Activity:
Go through the listing below and count the lines with "стоимости" in them. Only the count is needed.

· · ·

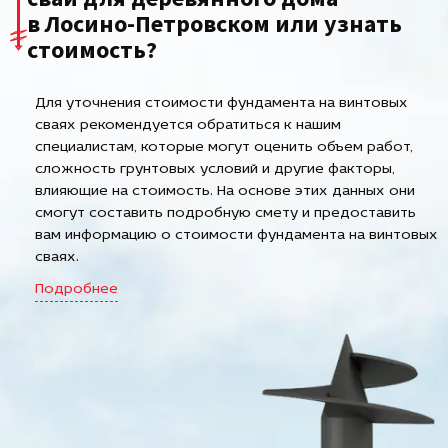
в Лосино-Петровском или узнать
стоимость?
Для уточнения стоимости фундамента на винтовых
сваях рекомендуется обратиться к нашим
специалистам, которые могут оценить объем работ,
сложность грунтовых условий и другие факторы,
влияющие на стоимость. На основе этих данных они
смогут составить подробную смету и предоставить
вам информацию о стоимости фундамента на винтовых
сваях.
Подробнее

· · ·

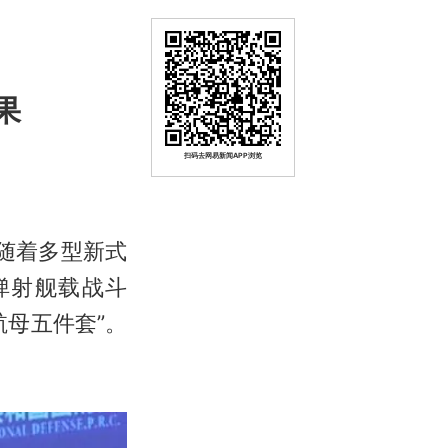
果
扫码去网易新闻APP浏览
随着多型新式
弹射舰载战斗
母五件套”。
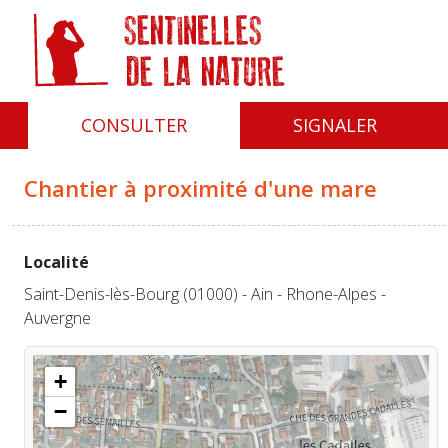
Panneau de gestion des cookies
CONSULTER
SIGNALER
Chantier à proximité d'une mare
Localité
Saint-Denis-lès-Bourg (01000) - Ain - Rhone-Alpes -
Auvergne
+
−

· · ·

Result for this task:
2